LLMBase | Docs

Dedicated Inference

Deploy open-source and custom AI models on isolated GPUs in European data centers. Managed endpoints with an OpenAI-compatible API.

Updated


Dedicated Inference gives you a fully managed inference endpoint on a GPU reserved exclusively for your workload. You get an OpenAI-compatible API URL — LLMBase handles the deployment, model loading, runtime, and hardware. There is no SSH access, no container configuration, and no infrastructure to manage.

Coming soon. Dedicated Inference endpoints will be created and managed from the LLMBase dashboard. Contact enterprise@llmbase.ai to get early access.

What you get

When you create a dedicated endpoint you receive a unique base URL:

https://<endpoint-id>-inference.llmbase.cloud

This endpoint exposes the standard OpenAI-compatible chat completions interface:

POST https://<endpoint-id>-inference.llmbase.cloud/v1/chat/completions

Use it with the OpenAI SDK, any OpenAI-compatible client, or plain HTTP — the same way you would use https://api.llmbase.ai/v1.

import OpenAI from "openai";

const client = new OpenAI({
  baseURL: "https://<endpoint-id>-inference.llmbase.cloud/v1",
  apiKey: process.env.LLMBASE_API_KEY,
});

const response = await client.chat.completions.create({
  model: "deepseek/deepseek-v4-flash",
  messages: [{ role: "user", content: "Hello!" }],
});

Supported models

Dedicated endpoints support:

  • Open-source foundation models — any model available in the LLMBase model catalog
  • Your own fine-tuned models — bring weights you have fine-tuned on your own data
  • Custom models — deploy a private model not in the public catalog

For custom and fine-tuned models, you provide the model weights (GGUF, safetensors, or vLLM-compatible format) during endpoint setup. LLMBase loads and serves them on the reserved GPU — you do not configure vLLM, Triton, or any inference runtime yourself.

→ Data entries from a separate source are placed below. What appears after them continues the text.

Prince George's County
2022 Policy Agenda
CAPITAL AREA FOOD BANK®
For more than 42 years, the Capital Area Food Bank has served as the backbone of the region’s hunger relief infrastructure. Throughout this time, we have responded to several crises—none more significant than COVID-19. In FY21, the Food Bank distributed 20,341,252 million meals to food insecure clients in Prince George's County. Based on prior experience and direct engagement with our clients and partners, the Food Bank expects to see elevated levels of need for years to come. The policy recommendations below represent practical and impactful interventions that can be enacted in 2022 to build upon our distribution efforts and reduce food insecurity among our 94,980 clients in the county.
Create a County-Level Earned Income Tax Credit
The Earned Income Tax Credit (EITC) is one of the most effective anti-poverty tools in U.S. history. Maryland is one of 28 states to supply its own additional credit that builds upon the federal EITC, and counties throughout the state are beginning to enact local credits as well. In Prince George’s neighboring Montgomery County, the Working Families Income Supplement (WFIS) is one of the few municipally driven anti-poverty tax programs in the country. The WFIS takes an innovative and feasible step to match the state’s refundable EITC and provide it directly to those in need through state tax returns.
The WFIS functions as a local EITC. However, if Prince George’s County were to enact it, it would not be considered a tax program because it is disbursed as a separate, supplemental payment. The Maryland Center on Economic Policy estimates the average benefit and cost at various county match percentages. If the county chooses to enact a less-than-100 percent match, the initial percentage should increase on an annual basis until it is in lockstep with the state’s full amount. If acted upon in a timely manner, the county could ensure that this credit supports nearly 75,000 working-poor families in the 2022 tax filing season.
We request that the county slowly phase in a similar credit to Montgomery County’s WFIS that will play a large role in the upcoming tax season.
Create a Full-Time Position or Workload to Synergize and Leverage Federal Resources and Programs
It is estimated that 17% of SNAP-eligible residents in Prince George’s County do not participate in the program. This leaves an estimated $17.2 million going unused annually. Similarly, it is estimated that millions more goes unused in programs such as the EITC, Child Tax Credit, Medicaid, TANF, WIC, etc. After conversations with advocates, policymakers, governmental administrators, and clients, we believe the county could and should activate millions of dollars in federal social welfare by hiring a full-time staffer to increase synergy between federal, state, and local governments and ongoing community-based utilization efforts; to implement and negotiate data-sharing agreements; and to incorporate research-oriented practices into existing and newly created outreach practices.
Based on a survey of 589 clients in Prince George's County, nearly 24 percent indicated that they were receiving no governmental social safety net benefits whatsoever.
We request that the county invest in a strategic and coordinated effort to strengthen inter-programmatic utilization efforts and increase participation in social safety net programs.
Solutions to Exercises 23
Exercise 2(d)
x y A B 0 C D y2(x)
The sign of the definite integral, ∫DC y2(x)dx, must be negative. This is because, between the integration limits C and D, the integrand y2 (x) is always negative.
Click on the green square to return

How it differs from Serverless Inference

Dedicated InferenceServerless Inference
GPUReserved exclusively for youShared across users
PricingFixed hourly rate per GPUPer input/output token
Rate limitsNone — only your GPU capacityShared pool limits apply
LatencyConsistent, no cold startsMay vary under load
Custom modelsYes — bring your own weightsNo
SetupEndpoint created via dashboardAPI key only
Best forSteady high-throughput workloadsSpiky or experimental traffic

Choose dedicated inference when you run continuous high-throughput workloads, need predictable latency, or want to deploy a custom or fine-tuned model. Choose Serverless Inference when you need to start quickly, have unpredictable traffic, or want pay-per-token billing.

Isolation and compliance

Each dedicated endpoint runs on a GPU that is not shared with any other customer during its lifetime. Compute and networking resources are fully isolated. All endpoints are hosted in European data centers (Falkenstein, Germany and Helsinki, Finland) and are GDPR compliant.

Pricing

Dedicated inference is billed at a fixed hourly rate based on the GPU type selected. There are no per-token charges and no rate limits. The minimum billing unit is one hour.

See the dedicated endpoints pricing page for current GPU rates.

Creating an endpoint

Endpoints are created from the LLMBase dashboard:

  1. Open Dashboard → Inference → Dedicated
  2. Select a GPU type and data center location
  3. Choose a model from the catalog, or upload custom weights
  4. Click Deploy — the endpoint is ready within a few minutes
  5. Copy the endpoint URL and use it in your application

The endpoint URL follows the pattern https://<endpoint-id>-inference.llmbase.cloud/v1.

Authentication

Use your LLMBase API key in the Authorization header, the same as the Serverless Inference API:

Authorization: Bearer <LLMBASE_API_KEY>

See Authentication for how to create and manage API keys.